Japanese broadcaster NHK will show the world’s broadcasters how to fit 8K Ultra HD into the same space used by Freeview. 

NHK pioneered 8K Ultra HD and wants to start free over-the-air broadcasts in Japan this decade, skipping the 4K version being tried out in Europe and the US.

The demonstration at the NAB broadcasting tech conference in Washington DC will be the first time anywhere in the world outside Japan that 8K Ultra HD (aka Super Hi-Vision) has been broadcast terrestrially instead of via satellite or broadband.

NHK to demo 8K Ultra HD Freeview-style tech
No time for 4K: NHK is going straight to 8K

It will use a single 6MHz UHF channel and NHK will also present detailed results of a long-distance, single-channel, over-the-air 8K test broadcast recently conducted in Japan. 

That’s the space currently used by all four Freeview HD channels in the UK, and will use a technology designed for Japanese TV very different to that of Freeview.

In addition, the NHK exhibit will feature a presentation cinema with a 350-inch screen for viewing newly shot Super Hi-Vision content with 8K video projection and full 22.2-channel sound reproduction, including highlights from the Sochi Winter Olympic Games. 

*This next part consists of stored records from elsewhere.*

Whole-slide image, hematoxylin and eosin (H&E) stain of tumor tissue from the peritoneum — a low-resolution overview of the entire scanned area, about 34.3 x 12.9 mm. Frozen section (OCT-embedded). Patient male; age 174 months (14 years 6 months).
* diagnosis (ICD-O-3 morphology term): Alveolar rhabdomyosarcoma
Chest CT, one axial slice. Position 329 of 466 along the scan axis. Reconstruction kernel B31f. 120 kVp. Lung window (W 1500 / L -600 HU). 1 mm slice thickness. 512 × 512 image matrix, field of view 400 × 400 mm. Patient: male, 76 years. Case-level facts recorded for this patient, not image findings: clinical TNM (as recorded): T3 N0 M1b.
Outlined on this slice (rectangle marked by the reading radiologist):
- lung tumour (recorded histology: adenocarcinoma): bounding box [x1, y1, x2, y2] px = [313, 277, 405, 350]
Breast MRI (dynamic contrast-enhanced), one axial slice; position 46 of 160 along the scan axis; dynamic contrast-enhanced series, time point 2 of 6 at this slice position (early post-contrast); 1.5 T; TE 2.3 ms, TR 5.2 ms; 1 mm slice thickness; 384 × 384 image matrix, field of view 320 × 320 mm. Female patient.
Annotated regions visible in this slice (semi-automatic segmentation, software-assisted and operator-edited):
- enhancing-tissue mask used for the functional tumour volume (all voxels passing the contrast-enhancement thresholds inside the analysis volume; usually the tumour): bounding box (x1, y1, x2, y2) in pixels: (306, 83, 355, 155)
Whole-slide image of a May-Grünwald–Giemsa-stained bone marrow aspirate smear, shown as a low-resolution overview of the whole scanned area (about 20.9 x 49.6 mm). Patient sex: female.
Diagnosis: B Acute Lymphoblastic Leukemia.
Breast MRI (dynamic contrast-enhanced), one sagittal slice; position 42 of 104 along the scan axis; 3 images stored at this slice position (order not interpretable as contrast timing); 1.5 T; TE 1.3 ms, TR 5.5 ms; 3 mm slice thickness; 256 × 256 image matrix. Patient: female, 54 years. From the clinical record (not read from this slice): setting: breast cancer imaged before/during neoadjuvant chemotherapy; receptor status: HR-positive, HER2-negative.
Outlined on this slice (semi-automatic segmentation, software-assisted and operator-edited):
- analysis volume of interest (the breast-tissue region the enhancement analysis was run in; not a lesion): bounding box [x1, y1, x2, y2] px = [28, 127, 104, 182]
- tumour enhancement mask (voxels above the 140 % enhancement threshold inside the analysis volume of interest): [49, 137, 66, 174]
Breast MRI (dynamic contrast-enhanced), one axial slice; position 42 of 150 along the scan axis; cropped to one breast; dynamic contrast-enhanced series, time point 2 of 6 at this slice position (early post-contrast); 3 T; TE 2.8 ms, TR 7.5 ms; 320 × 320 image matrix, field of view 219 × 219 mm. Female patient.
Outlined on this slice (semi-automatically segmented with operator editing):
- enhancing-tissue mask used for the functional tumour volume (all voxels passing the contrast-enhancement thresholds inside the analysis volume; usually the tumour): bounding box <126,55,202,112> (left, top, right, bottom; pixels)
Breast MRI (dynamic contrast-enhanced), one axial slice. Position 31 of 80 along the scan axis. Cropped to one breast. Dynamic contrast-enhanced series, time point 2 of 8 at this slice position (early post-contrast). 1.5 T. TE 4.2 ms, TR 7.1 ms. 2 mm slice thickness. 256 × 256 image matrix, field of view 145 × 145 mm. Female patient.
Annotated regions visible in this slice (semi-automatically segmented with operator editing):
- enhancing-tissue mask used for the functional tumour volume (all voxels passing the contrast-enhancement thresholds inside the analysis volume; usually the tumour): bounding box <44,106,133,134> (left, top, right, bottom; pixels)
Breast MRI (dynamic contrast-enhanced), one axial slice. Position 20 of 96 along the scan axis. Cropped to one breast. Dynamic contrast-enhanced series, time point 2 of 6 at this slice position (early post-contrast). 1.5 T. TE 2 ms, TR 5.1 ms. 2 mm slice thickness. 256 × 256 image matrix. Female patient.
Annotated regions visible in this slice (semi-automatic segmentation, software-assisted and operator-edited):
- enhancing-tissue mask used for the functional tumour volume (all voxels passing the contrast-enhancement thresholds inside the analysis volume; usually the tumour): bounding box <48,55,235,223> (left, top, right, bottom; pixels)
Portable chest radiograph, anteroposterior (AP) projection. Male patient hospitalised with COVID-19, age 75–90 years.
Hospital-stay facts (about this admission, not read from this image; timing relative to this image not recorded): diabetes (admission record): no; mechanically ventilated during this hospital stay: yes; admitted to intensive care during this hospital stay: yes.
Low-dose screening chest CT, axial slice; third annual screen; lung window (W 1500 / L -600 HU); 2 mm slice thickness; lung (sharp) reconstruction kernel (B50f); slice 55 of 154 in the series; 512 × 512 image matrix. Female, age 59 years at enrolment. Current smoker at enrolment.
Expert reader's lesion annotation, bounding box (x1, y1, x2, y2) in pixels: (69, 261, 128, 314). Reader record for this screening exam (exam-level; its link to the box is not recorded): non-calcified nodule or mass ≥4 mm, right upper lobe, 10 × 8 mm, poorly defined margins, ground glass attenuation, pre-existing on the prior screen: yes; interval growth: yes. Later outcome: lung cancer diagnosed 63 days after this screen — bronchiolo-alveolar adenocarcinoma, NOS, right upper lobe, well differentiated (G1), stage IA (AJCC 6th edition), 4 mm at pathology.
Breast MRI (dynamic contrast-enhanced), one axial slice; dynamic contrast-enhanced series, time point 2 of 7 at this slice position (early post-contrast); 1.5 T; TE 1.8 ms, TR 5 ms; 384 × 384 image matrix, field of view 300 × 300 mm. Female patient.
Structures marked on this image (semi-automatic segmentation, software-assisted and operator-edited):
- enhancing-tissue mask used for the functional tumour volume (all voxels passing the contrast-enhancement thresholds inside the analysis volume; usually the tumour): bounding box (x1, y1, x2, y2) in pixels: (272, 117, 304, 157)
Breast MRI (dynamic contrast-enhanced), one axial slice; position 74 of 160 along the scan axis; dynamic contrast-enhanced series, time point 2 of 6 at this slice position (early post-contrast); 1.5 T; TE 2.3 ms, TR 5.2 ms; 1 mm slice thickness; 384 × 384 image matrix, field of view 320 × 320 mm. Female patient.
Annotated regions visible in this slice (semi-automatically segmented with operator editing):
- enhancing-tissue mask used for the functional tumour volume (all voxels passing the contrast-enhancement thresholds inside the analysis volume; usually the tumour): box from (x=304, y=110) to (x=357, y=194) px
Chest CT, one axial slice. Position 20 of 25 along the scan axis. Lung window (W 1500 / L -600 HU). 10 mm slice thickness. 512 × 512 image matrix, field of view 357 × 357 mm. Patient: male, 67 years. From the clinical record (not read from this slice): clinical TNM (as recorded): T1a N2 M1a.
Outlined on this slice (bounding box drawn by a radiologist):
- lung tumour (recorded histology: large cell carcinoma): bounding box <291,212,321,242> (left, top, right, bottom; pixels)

The broadcaster also plans to show 8K production technology including an 8K video camera that weighs 2kg, an 8K-capable real-time HEVC (High Efficiency Video Encoding) encoder, and a display-integrated sound system which shows how 22.2-channel sound works. 

Developed since the early 2000s, 8K Ultra HD offers four times the amount of detail as 4K Ultra HD, which itself offers fours times the amount of detail as Full HD – that’s 16 times the detail we see today.

Super Hi-Vision was created to match the ability of a typical human eye, so once achieved it will be the final word in 2D video, creating scenes that are genuinely as good as the real thing.

Japan’s public service broadcaster plans to cover the Tokyo 2020 Olympic Games in 8K Ultra HD, having conducted a series of test recordings at the London 2012 Olympics which were shown around the UK by the BBC.